Machine Learning Research 🎛
- 🖼 An Image is Worth 16×16 words: Transformers for Image Recognition at Scale is a paper under review for ICLR 2020 that’s been making the rounds on Twitter. I found Yannick Kilcher’s explainer video — which starts with a lovely rant about “double-blind” peer review — a good introduction to the model, which could be the start of Transformers overtaking convolutional models at the very largest scales of computer vision models.
- 👩🏾💻 Building on their previous three years of graduate school application mentoring programs, Black in AI has launched an Academic Positions program to support Black junior researchers getting started in “careers in academia, industry, and policy.” The launch blog post includes details about the program, tips on how academics and organizations can support it, and lots of additional resources. This is a great link to amplify within your ML network!
- ⚡️TensorSensor is a Python package that “clarifies” (visualizes) the dimensions of tensors in numpy, TensorFlow or PyTorch. I recently had to reproduce a paper that wrote down its math in a simplified form that ignored the out-channel dimension of convolutional filters, and spent a lot of time trying to get all my matrices to line up correctly with that extra dimension. This tool would’ve made that a lot easier! Also check out Terence Parr’s introduction to TensorSensor.

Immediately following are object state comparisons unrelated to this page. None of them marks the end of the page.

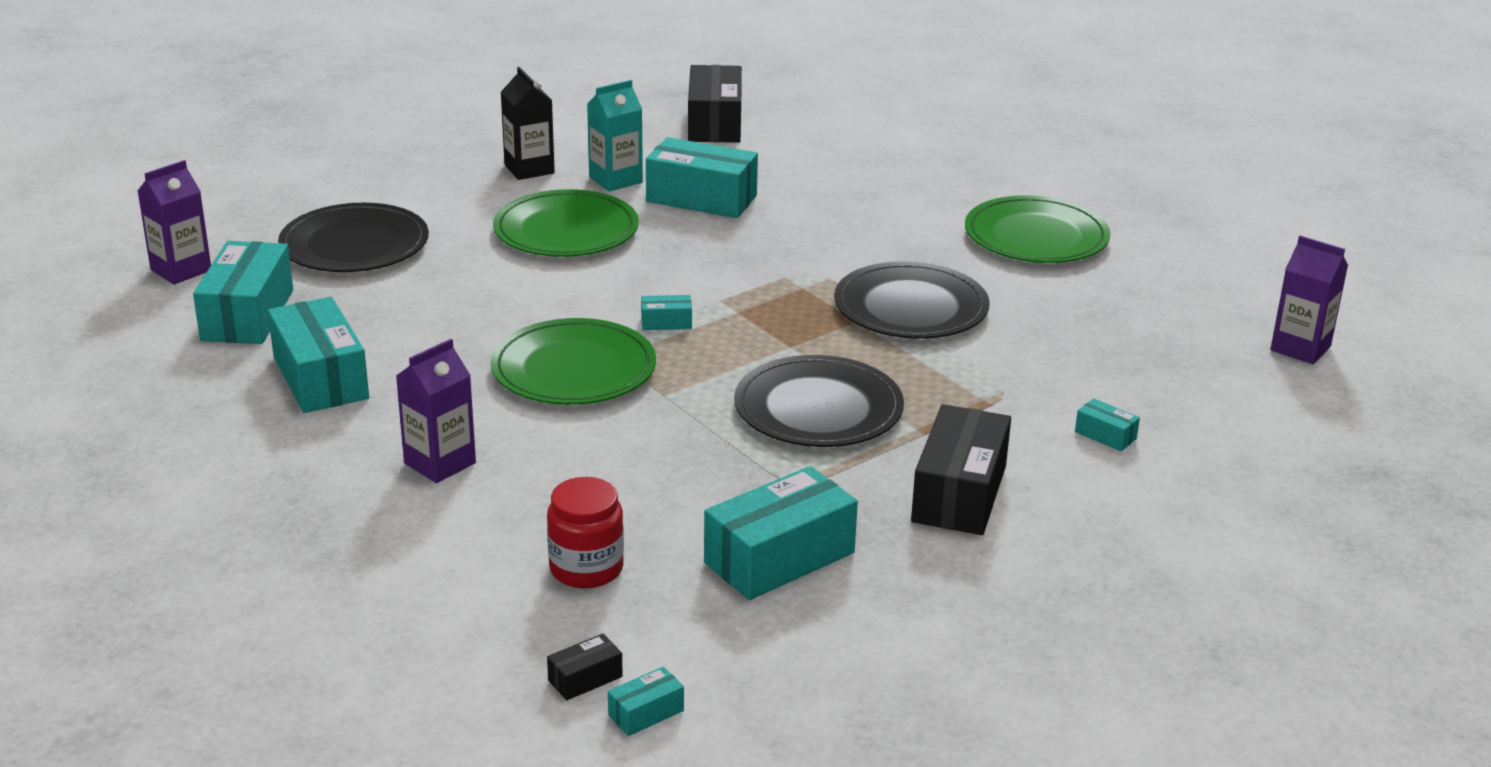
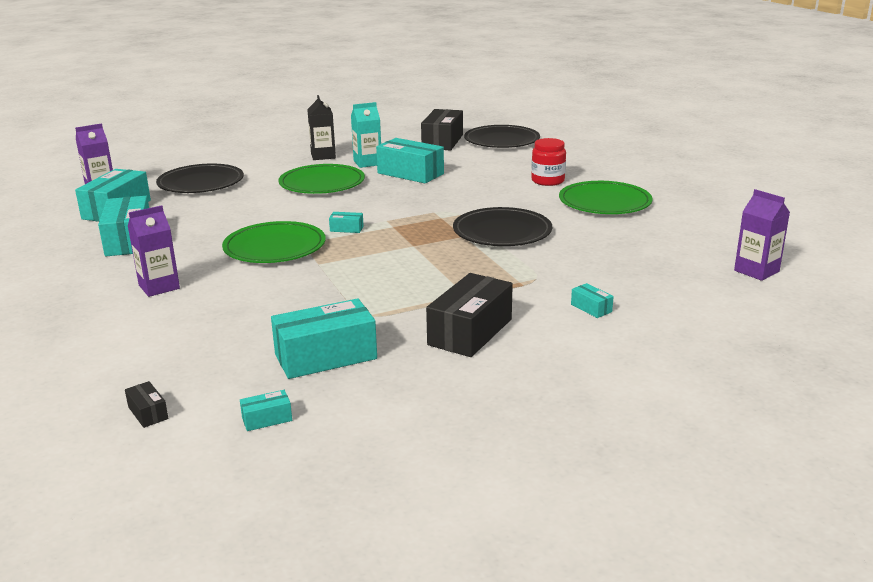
camera: 15 degrees right, 5 degrees down
(585, 678) = (148, 413): black box -> black box turned 75 degrees clockwise
(586, 568) = (199, 350): red jar -> red jar (547, 181)
(646, 713) = (170, 438): turquoise box -> turquoise box (267, 419)
(818, 408) = (408, 278): black plate -> black plate (501, 140)

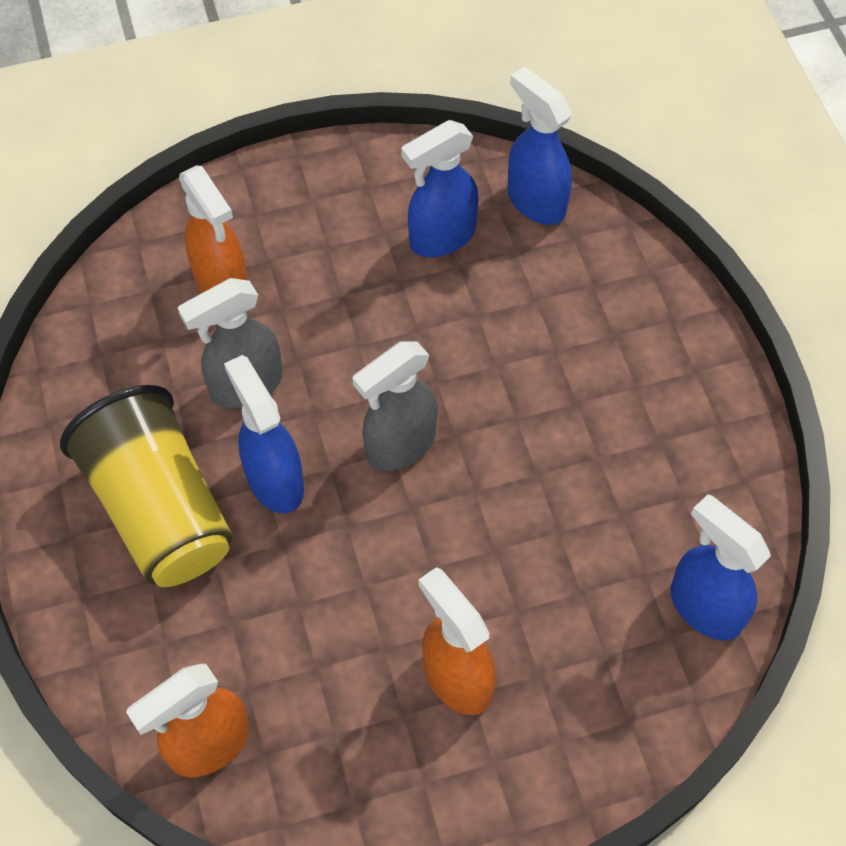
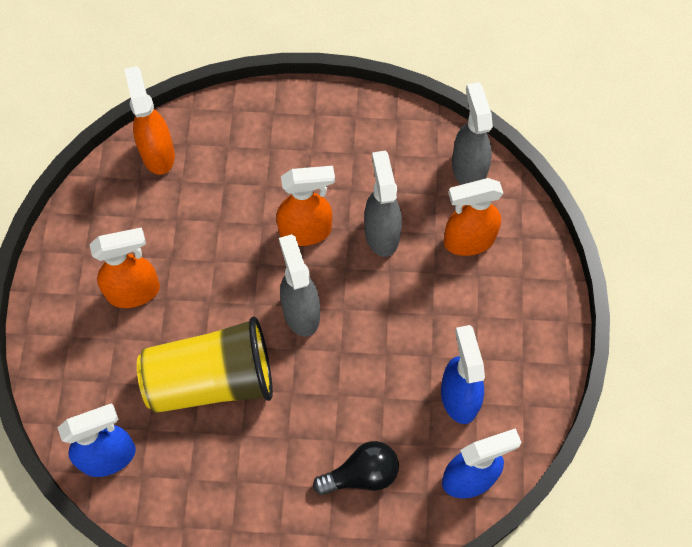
camera: 110 degrees right, 5 degrees up
(109, 312) = (468, 169): none -> grey spray bottle
(160, 509) = (313, 164): yellow cup -> yellow cup (212, 380)
(274, 480) = (306, 231): blue spray bottle -> orange spray bottle
(583, 308) = (361, 474): none -> black light bulb

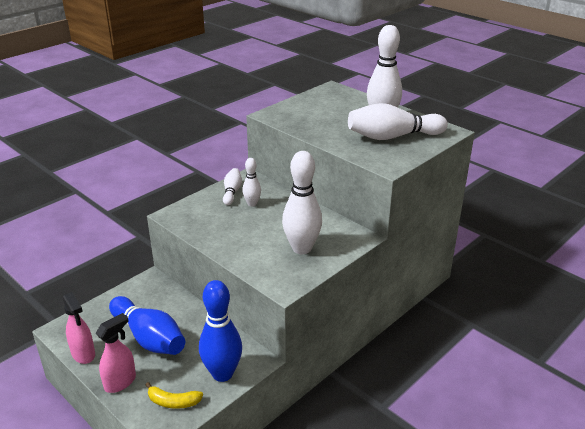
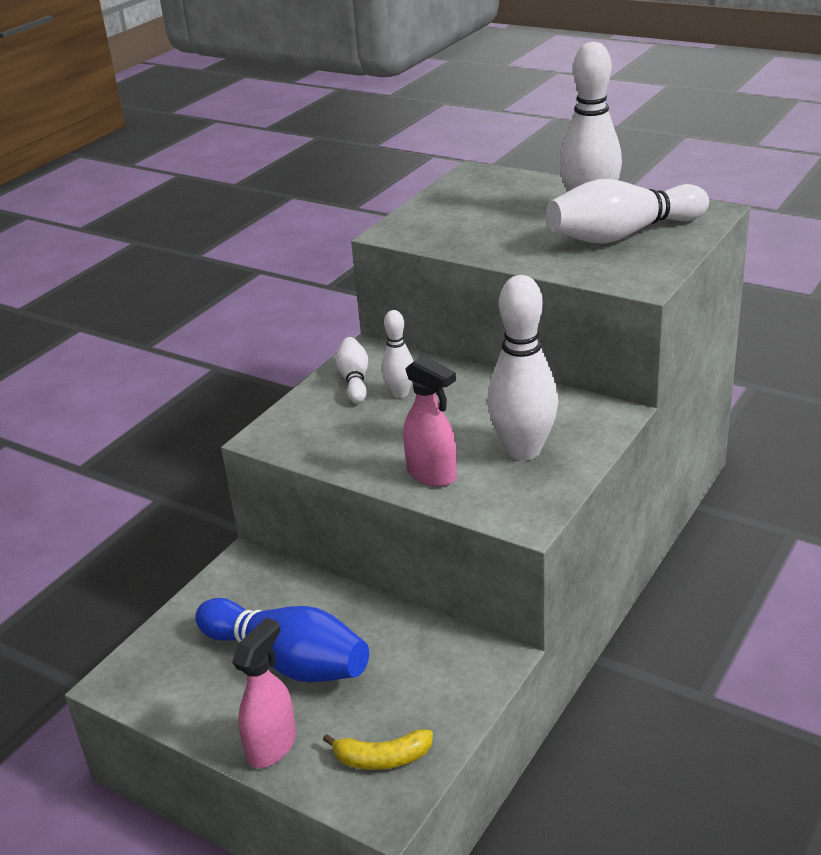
camera: 10 degrees left, 0 degrees up
(83, 354) = (181, 714): pink spray bottle -> pink spray bottle (432, 475)
(222, 374) = (446, 693): blue bowling pin -> none

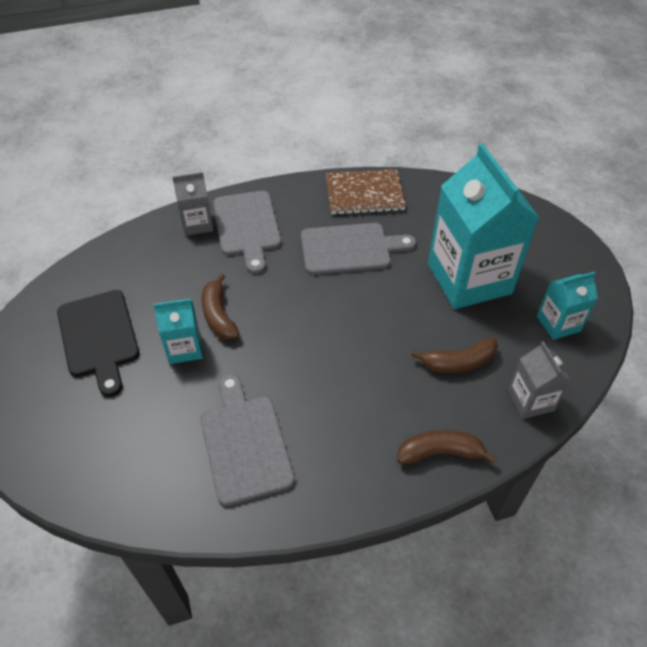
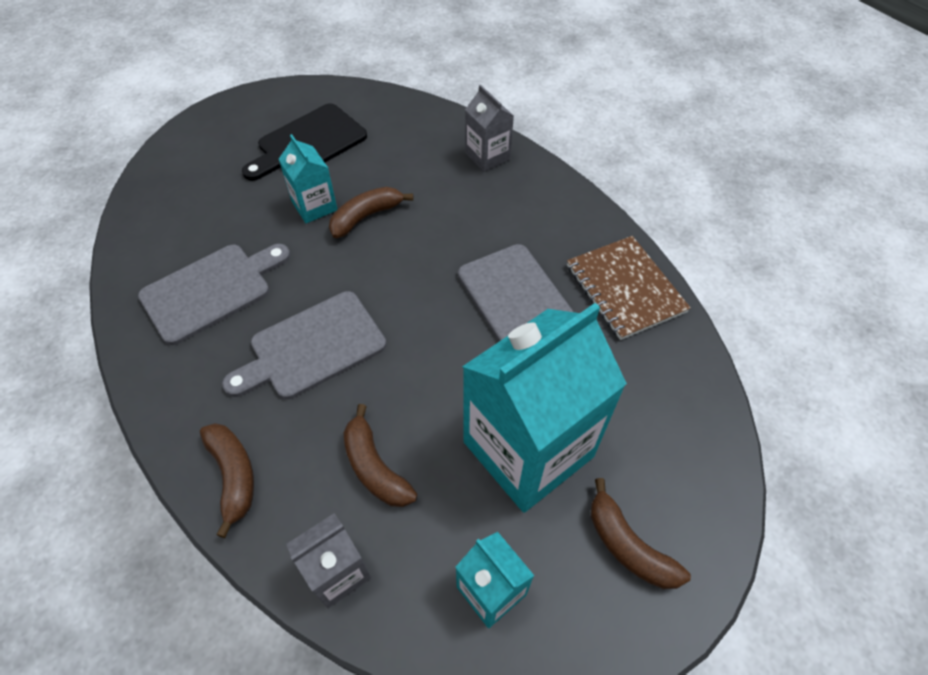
camera: 70 degrees right, 5 degrees up
(247, 227) = (504, 197): grey cutting board -> grey cutting board (312, 347)
(543, 254) = (628, 545): none -> brown banana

- 🔗 Cool new arXiv.org feature: Papers with Code-discovered implementations are now linked right on a paper’s abstract page. I’ve always found it quite easy to find any available implementations with a few quick Google and GitHub searches, but integrations like this are great for discoverability.
Artificial Intelligence for the Climate Crisis 🌍
- ⛅️ Some recent progress on nowcasting (predicting over the next few hours) the locations of clouds: Berthomier et al. (2020) compared the effectiveness of several deep learning models for the task, and Jack Kelly of Open Climate Fix open-sourced a Python notebook that approaches the same problem using optimal flow. This work is a step towards improving predictions of solar panels’ power output, an important task for operators as an increasing fraction of the electricity supply on their grids transitions to solar.
Cool Things ✨
- 🛴 I came across this short story by Janelle Shane when it premiered as a New York Times “Op-Ed From the Future” last year, but forgot to share it at the time. I rediscovered and reread it this week, and I still think it’s delightful: We Shouldn’t Bother the Feral Scooters of Central Park.
- 🎨 Imaginaire is NVIDIA’s universal library for image and video synthesis, including algorithms such as SPADE (GauGAN), pix2pixHD, MUNIT, FUNIT, COCO-FUNIT, vid2vid, few-shot vid2vid. Check out this demo video to see what it’s capable of, from summer-to-winter transformations to automatically animating motion into pictures.